Balancing finances is important to Jerry and Karen to grow both parts of the business.
"In 2014, the processing plant paid about a $1 less per hundredweight (cwt.) to the farm for its milk to keep the plant cash flowing," he said. "However, we are making that up now as the plant pays $2.15 per cwt. above prevailing market prices to the farm."
Dakin added that both businesses are thriving. When combined, the debt per cow for the farm and dairy plant is $1,300 per cow. That figure is well below industry average for a dairy farm all by itself.
>Full of life
The Dakins have added a number of additional enterprises to their family business portfolio.
"If you don't have passion, don't do it," said Dakin.
As part of the processing plant, Jerry and Karen also established an education and retail center.
That is Karen's passion. Last year alone, some 15,000 school children and adults came through the facility from October through June.
"We all have to play our part educating consumers about agriculture," said Karen.
A few years back, Dakin purchased a 260-acre dirt mine out of bankruptcy for 10 cents on the dollar. He now employees six full-time excavators and a host of dump truck drivers who haul soil to a number of projects.
"Orders are so strong, a dump truck leaves our mine once every 57 seconds," he said.

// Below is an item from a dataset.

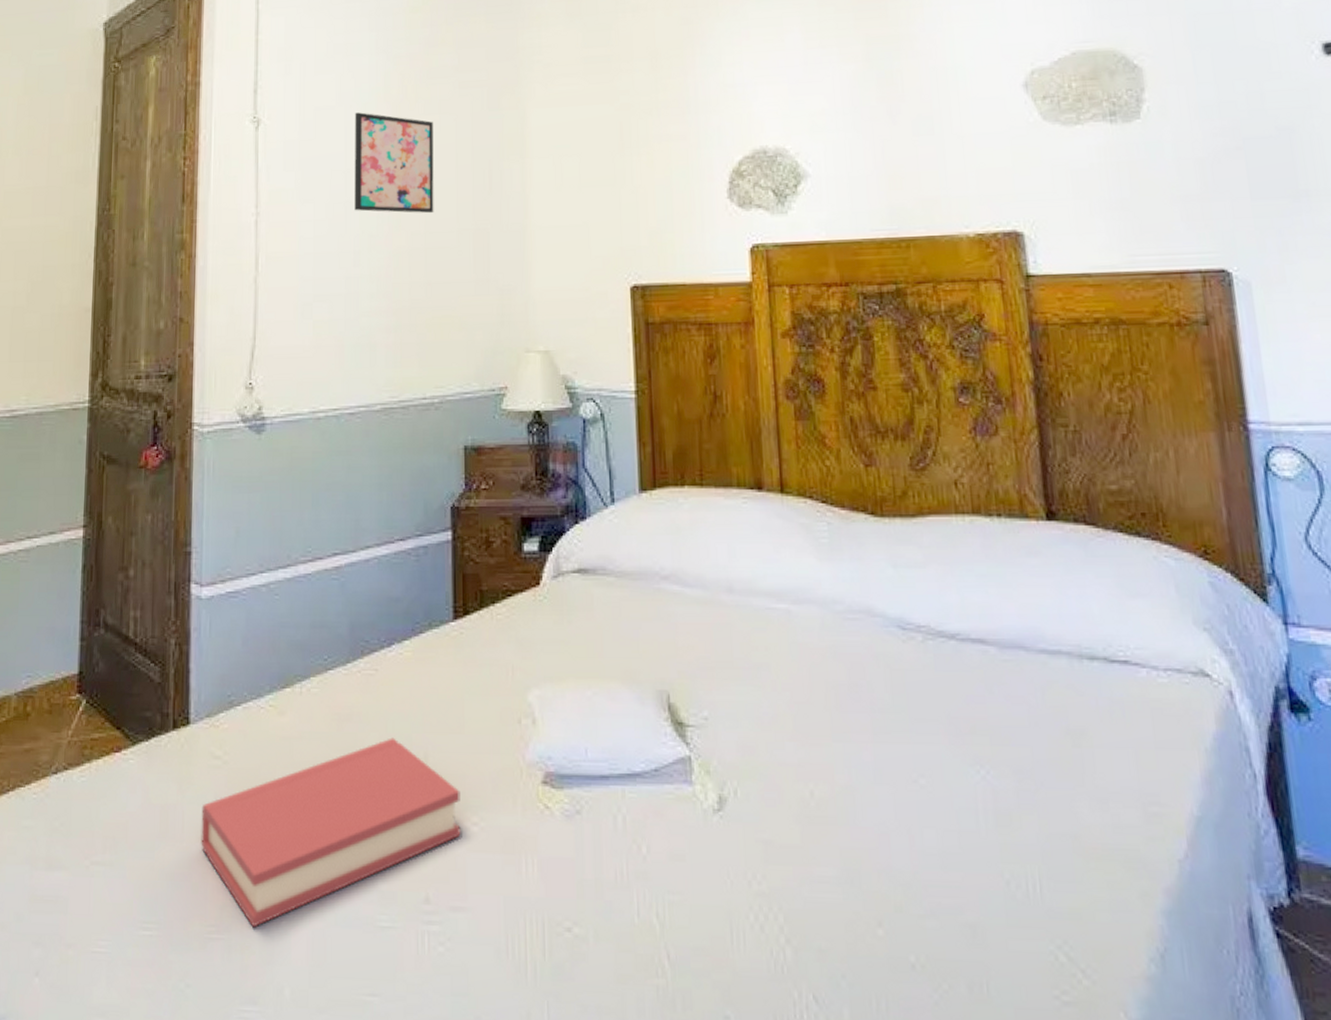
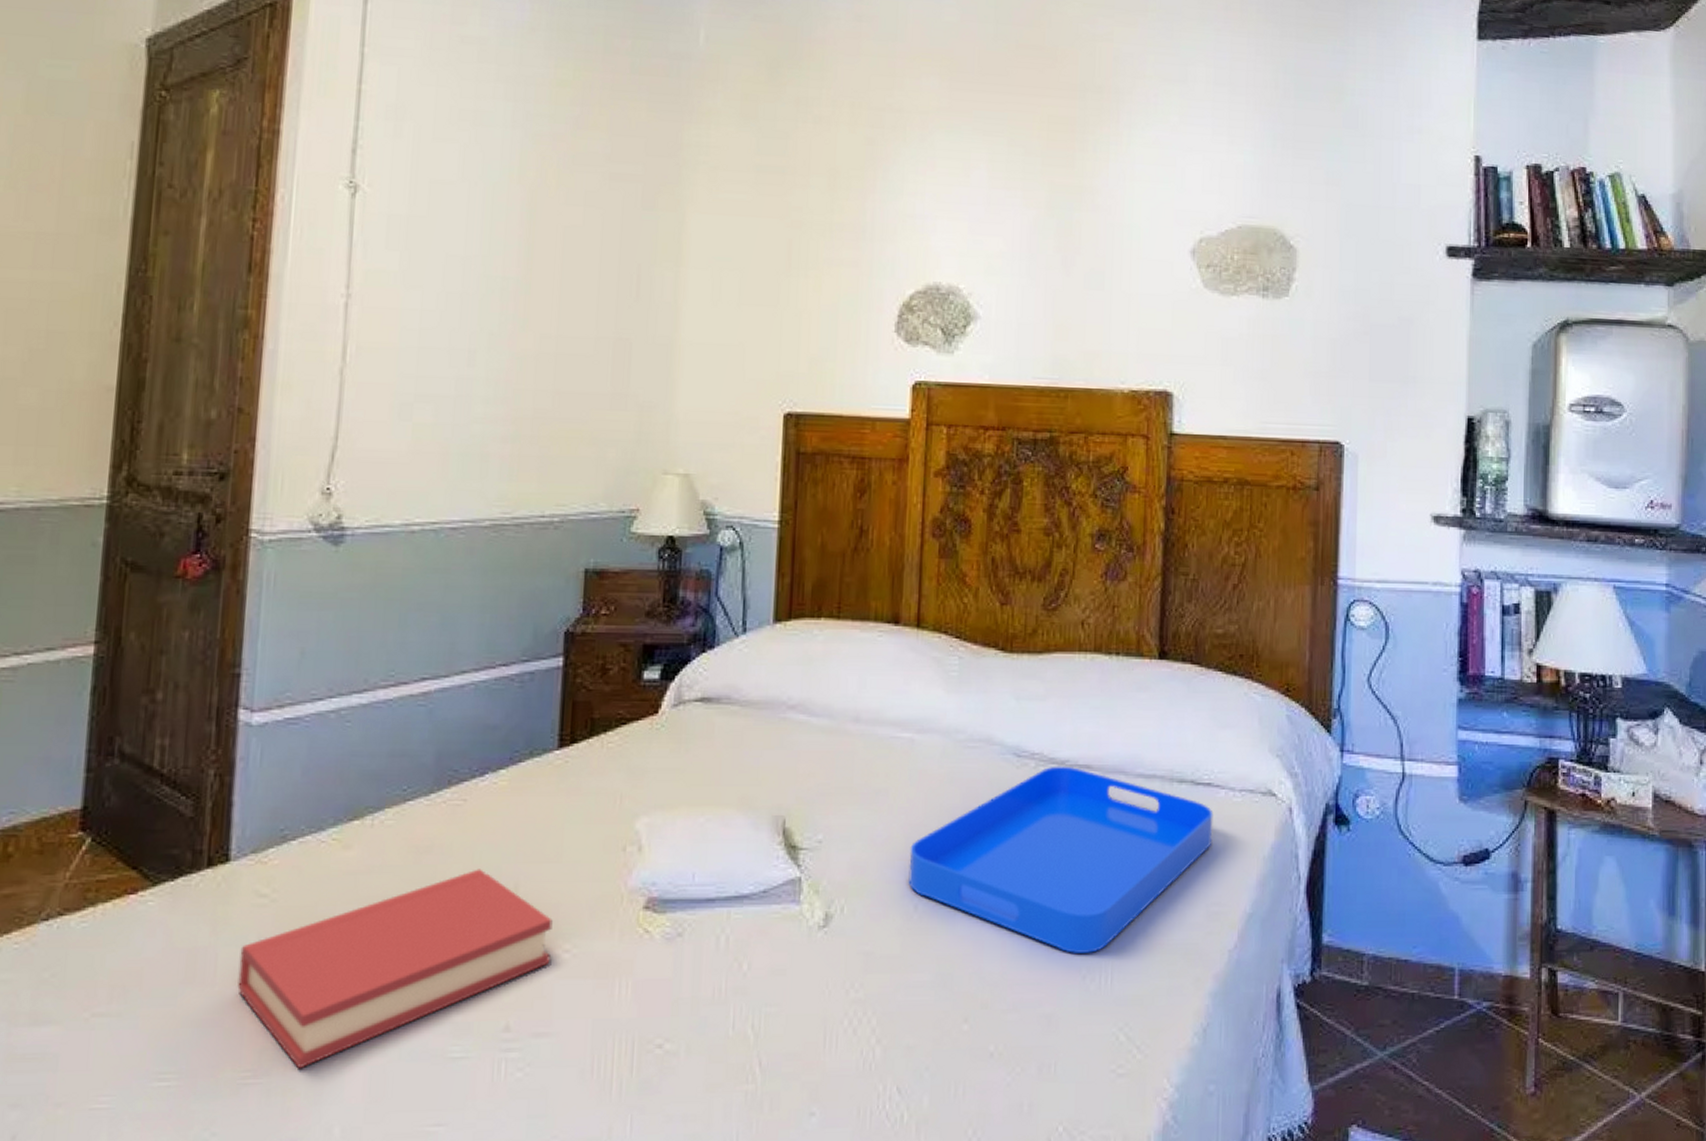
wall art: present [354,112,434,214] -> none [472,192,576,316]
serving tray: none [798,639,1139,855] -> present [908,766,1214,953]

Taking advantage of backhauls on those same trucks, Dakin accepts stone, concrete, and trees at that site. The stone and concrete get ground and resold. As for the tree and biomass, those products either get resold to a cellulosic ethanol plant or burned in the recently installed incinerator on-site. The resulting ash gets applied as fertilizer on nearby farm fields.
As for the future, the Dakins want to give back to others.
Presently, the dynamic duo have been researching the establishment of a faith-based drug rehabilitation center. If realized, that dream would not only help heal people with his or her addictions but provide job training at the various Dakin enterprises.
"God has blessed us," said Jerry. "We want to share those blessings with others."